■ **ЗАДАНИЯ**:
**1)** Перепишите без изменений строки ниже, начиная со строки, где стоит «Tháng 3: Tích hợp», и заканчивая строкой с «Đánh giá hàng tháng bằng dashboard phân tích» включительно.
**2)** Допишите продолжение текста о времени и пространстве у Набокова, начав сразу после его последнего предложения.

■ **ФРАГМЕНТ ТЕКСТА**:
»»

По Набокову, движение стрелки по циферблату вовсе не является отображением хода времени или даже пространственно-временных взаимоотношений, где движение стрелки олицетворяет течение времени, а циферблат — пространство. Числа, цифры и последовательности лишь сбивают человека в восприятии чистого времени, являясь признаком традиционного понимания времени. «Наши мерки времени лишены смысла; самые точные часы — не более чем шутка» [1. С. 469].
Для Вана связь пространства и времени исключительно важна. Собственно, память — естественное и деятельное содержание, заполняющее резонирующее неизмеримыми смыслами и чувствами «расстояние» между этими полюсами. Связь эта настолько тесная, что герой ставит себе задачу разделить эти своеобразные смысловые крайности, пытается обрести время, которое определяет и даже «ограничивает» пространство. Пространство измеряется Ваном зрением, постигается слухом. Набоков всячески подчеркивает антиномичность этих чувств: «Если глаза сообщают мне кое-что о Пространстве, то уши сообщают нечто о Времени» [1. С. 514].
В то же время Набоков не избегает антогонистического противопоставления времени и пространства. Пространство он называет «мошенником», «плутом», но восхищается временем: «Я не могу вообразить Пространство без Времени, но очень даже могу — Время без Пространства. "Пространство-Время" — это гиблый гибрид, в котором дефис, и тот смотрит мошенником. Можно ненавидеть Пространство и нежно любить Время» [1. С. 519].
Согласно Вину, пространство, равно как и время, бесконечно, непостижимо, неисчислимо. И то, и другое содержит движение внутри себя, не ограничиваясь
внешним течением: «Пространство (как и Время) есть нечто, чего я постичь не способен: место, где происходит движение. Плазма, в которой организовано и замкнуто вещество — сгущение пространственной плазмы. Мы можем измерить глобулы вещества и расстояния между ними, однако само Пространство неисчислимо» [1. С. 518].

««

■ **ИСХОДНЫЕ СТРОКИ**:
»»

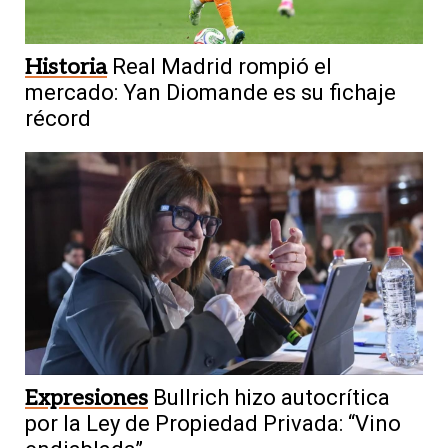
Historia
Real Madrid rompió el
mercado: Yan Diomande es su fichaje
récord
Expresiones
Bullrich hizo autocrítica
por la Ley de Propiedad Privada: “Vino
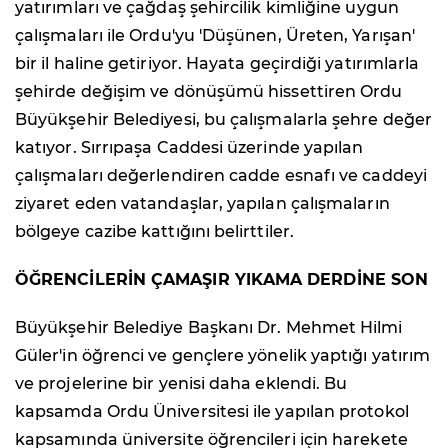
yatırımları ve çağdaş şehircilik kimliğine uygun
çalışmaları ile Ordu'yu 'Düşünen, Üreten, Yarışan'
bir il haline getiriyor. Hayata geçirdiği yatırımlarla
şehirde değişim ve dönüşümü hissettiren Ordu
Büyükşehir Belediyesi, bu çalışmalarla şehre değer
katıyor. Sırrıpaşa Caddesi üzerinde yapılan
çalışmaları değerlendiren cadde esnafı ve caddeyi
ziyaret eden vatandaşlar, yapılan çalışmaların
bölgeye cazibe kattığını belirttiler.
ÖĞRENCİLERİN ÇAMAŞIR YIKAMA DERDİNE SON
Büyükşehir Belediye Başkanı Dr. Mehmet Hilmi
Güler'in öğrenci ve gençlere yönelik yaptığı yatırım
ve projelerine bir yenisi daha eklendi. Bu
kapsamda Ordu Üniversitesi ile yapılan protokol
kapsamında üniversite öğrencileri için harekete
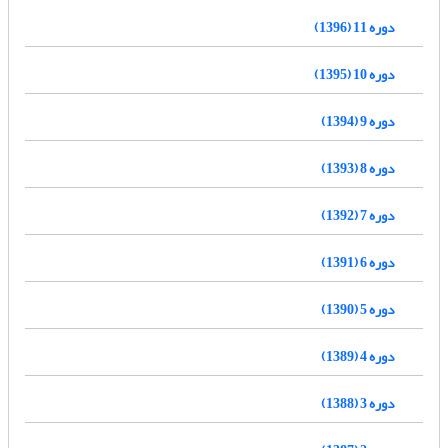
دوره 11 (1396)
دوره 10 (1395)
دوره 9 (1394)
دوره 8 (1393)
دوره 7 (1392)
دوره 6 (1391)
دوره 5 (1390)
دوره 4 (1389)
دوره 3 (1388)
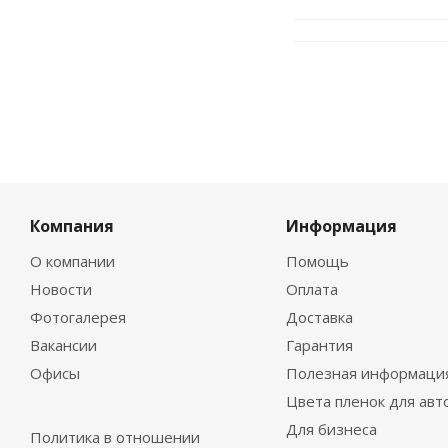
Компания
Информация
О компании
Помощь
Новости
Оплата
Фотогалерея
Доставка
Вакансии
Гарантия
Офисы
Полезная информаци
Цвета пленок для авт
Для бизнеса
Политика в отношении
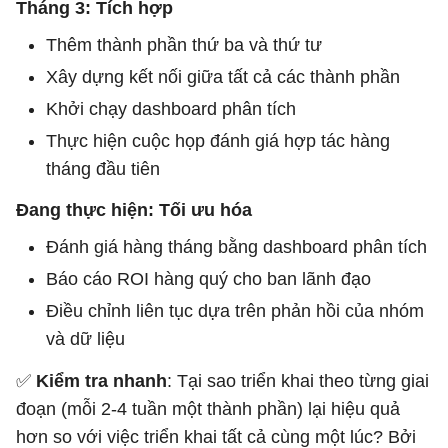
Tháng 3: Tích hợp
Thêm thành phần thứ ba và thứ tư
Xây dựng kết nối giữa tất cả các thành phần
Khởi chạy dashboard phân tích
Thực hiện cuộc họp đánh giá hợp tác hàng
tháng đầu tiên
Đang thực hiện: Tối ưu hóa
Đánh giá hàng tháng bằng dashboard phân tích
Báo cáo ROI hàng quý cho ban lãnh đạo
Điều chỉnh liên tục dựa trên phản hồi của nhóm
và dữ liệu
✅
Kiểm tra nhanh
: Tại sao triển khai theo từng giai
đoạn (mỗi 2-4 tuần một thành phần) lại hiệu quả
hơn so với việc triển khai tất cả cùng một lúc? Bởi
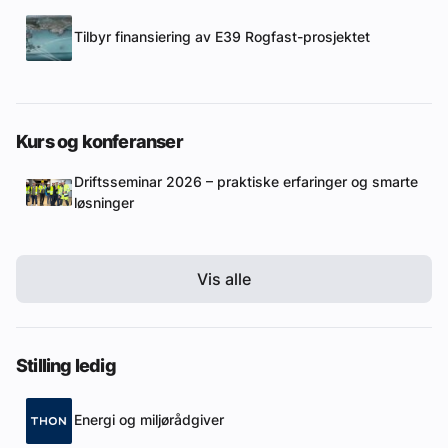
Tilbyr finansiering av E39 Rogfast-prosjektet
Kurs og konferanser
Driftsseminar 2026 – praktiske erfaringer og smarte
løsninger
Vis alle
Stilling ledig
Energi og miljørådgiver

««

■ **ОТВЕТЫ К ЗАДАНИЯМ**:
**1)**
Tháng 3: Tích hợp
Thêm thành phần thứ ba và thứ tư
Xây dựng kết nối giữa tất cả các thành phần
Khởi chạy dashboard phân tích
Thực hiện cuộc họp đánh giá hợp tác hàng
tháng đầu tiên
Đang thực hiện: Tối ưu hóa
Đánh giá hàng tháng bằng dashboard phân tích

**2)**
Уже на этом этапе рассуждений появляется концепт «воспоминание». Повторимся, многовекторность временных ощущений Набокова способствует тому, что речь идет скорее об особом, почти визионерском памятном возрождении живых и действенных образов и чувств, а не о формальном воспоминании навсегда ушедшего, отжившего: «Мы, жалкие жители Пространства, больше привычны в нашей трехмерной Лакримавелли к Протяженности, нежели к Длительности: наши тела способны к напряжению, много большему нежели то, каким может похвастаться волевое воспоминание» [1. С. 518].
Ван размышляет о форме Времени. Как уже отмечалось, оно не является прямолинейным, но это и не окружность, т.е. не замкнутый круг. Прошлое — призрак, живущий в настоящем. Примечательно, что в традиционном понимании сущностных явлений подобная парадигма характеризует собственно время, но парадокс Набокова заключается в том, что таким необычным образом он пытается определить свойства пространства: «Чистое Время, Перцептуальное Время, Осязаемое Время, Время, свободное от содержания, контекста и комментария — вот мои время и тема. Все остальное представляет собой числовой символ или некий аспект Пространства. Ткань Пространства есть не ткань Времени, но вскормленное релятивистами разномастное четырехмерное посмешище — четвероногое, которому одну из ног заменили на призрак ноги. Мое время является также Бездвижным Временем (мы вскоре отменим «текущее» время, время водяных часов и ватер-клозетов)» [1. С. 515]. Так, острая боль, ощущаемая героем, когда он говорит себе «я больше не могу», является, судя по всему, попыткой атрибуции чистого времени, чистого сознания. Заметим, что эта важная с нашей точки зрения идея дается Набоковым очень осторожно, не в концептуальном, а в определенно гипотетическом варианте.
Размышляя о восприятии времени, писатель отмечает тщетность и узость общепринятого понятия — «прошлое». Обыденное представление о «прошлом», «минувшем», «изжитом» лишает человека верного ощущения времени: оно либо ускоряется (в возрасте пятидесяти кажется, что жизнь пролетела быстро), либо замедляется (в детстве, когда скучно, часы тянутся как будто медленно). Все это, по Набокову, — субъективное время, а точнее, характеристика тотального равнодушия к оному. Писатель соглашается лишь с тем, что прошлое — это «накопление образов», которые позднее могут быть представлены и описаны, творчески возрождены. Это подводит его к констатации приоритета творческого понимания времени, как способа повторного живого восприятия уже свершившихся событий при помощи памяти. Эти образы можно воспроизводить в любом порядке, что полностью опровергает теорию линейного движения времени. Так, Ван Вин вспоминает ряд сцен, имевших место в их с Адой отношениях в 1880—1922 гг., и всплывают эти образы вразнобой, а не в «правильной» документально-хроникальной временной последовательности.
А вот понятие «настоящее» по Набокову — это апология последовательности, поскольку мы находимся в этом моменте здесь и сейчас: связь наша с происходящим неоспорима.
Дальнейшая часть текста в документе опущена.